Back in the late 1700s, there was guy named Peter Choteau who lived for a
while among the Osage Indians and he brought back specimens of this tree to St
Louis. He gave some to Lewis and Clark,
as they were passing through, who sent it back east to Thomas Jefferson. Jefferson gave them to Bernard McMahon, known
as “America’s pioneer nurseryman,” who planted them here in Philadelphia, where
they stand today.
They’re pretty easy to find, once you’re in the graveyard.
It’s a fascinating tree and these are even more fascinating because they
were given the freedom to grow so tall and wild.

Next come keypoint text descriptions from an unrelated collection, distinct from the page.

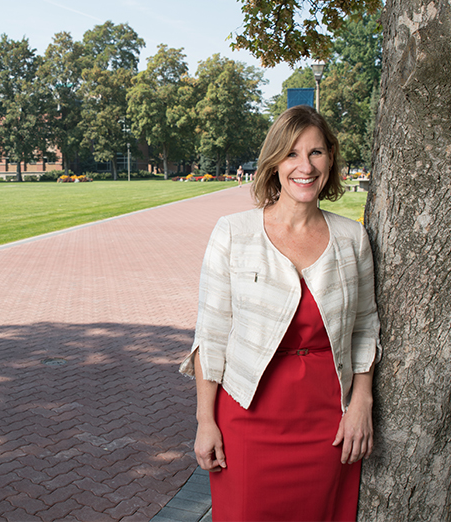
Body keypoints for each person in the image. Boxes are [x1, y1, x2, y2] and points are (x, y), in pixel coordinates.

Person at [180, 105, 382, 522]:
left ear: (331, 159)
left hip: (328, 422)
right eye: (292, 154)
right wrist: (205, 421)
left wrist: (361, 401)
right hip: (248, 419)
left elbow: (365, 328)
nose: (304, 166)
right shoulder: (234, 233)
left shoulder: (352, 237)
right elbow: (211, 334)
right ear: (273, 163)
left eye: (317, 153)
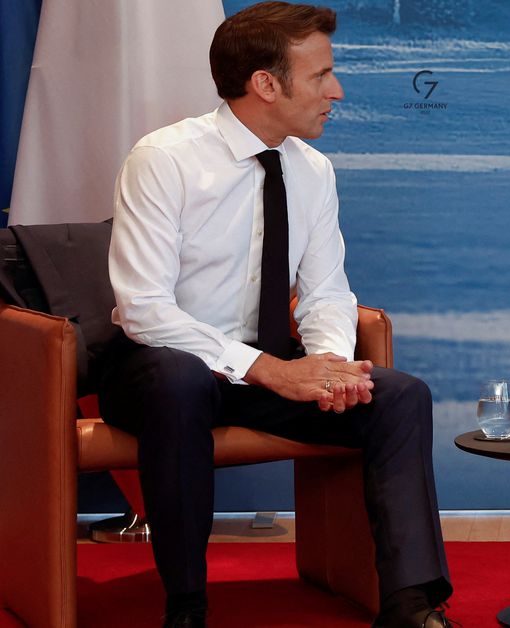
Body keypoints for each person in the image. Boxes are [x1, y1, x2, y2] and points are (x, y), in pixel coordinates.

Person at [101, 3, 453, 627]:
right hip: (159, 371)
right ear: (266, 83)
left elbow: (326, 292)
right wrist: (271, 370)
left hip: (266, 372)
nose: (337, 91)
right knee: (181, 380)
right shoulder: (164, 159)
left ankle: (411, 606)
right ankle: (186, 608)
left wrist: (329, 367)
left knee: (401, 396)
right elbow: (144, 309)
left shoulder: (312, 169)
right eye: (321, 76)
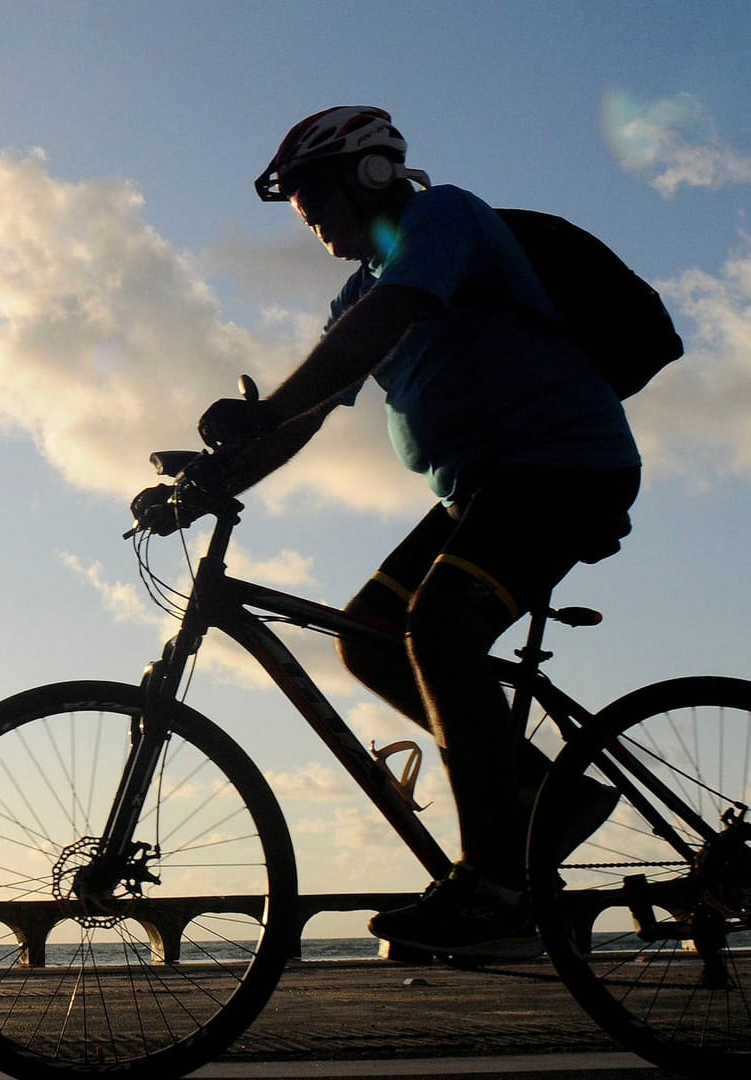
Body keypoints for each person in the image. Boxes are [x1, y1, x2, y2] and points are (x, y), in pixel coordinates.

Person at [188, 106, 638, 958]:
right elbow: (308, 417)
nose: (306, 215)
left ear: (368, 173)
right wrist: (211, 481)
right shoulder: (358, 290)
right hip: (484, 491)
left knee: (437, 630)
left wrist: (265, 411)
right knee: (366, 639)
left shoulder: (438, 221)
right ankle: (549, 800)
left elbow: (383, 325)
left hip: (563, 467)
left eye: (313, 193)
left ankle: (496, 886)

Back in the pioneer days, these trees were planted and trimmed to form hedges. This was before the invention of barbed
wire. Farmers and homesteaders used this
tree as a living fence.
It’s actually perfect for that purpose.
It usually grows in thickets, with gnarled twisted branches, and it has short,
sharp thorns on its branches. According
to the early pioneers of the Great Plains, a good osage orange hedge is grown horse-high and hog-tight. And pioneer boys used the fruit as a ball for
their games.
I’ll be back for the fruit in late September. I won’t be able to eat it. It’s not edible. No modern animal really eats it. Popular science believes that these osage
oranges were once eaten by prehistoric beasts like the giant sloth or the
mammoth or the gomphothere, which was some kind of North American
elephant. I look these things up.
What will I use it for?
I want to test its reputation for being a good cockroach repellent. Let’s just say I have a problem right now
with cockroaches.
I also think that they’ll make a good conversation piece, if I meet the
right lady, that is.
But really, I just want them. In my
house. In my hands. This is, after all, history. It's time travel. I mean, how often can I get a living souvenir
from the Lewis and Clark expedition?
Someday, I might be able to take something off Stuart Roosa’s Moon Tree
sycamore too, but that tree will take a few years to really grow something
memorable and collectible.
By this October, I could be sleeping above one of Lewis and Clark’s osage
apples – take that, you cockroaches. Or
I could be playing catch, playing ball with a souvenir from one of the greatest
adventures of all time by two of the most dauntless, reckless and daring pioneers that
ever set foot on Turtle Island.
Let’s face it. I’ll never have an
adventure like Lewis and Clark’s, and I’ll never even come close to matching Stuart
Roosa’s mileage, but you know what?
Sometimes distance shouldn’t be measured in miles. Time. Days, moons, seasons, years, the Wheel - time is also a distance. And time itself can be its own reckless, death-defying adventure.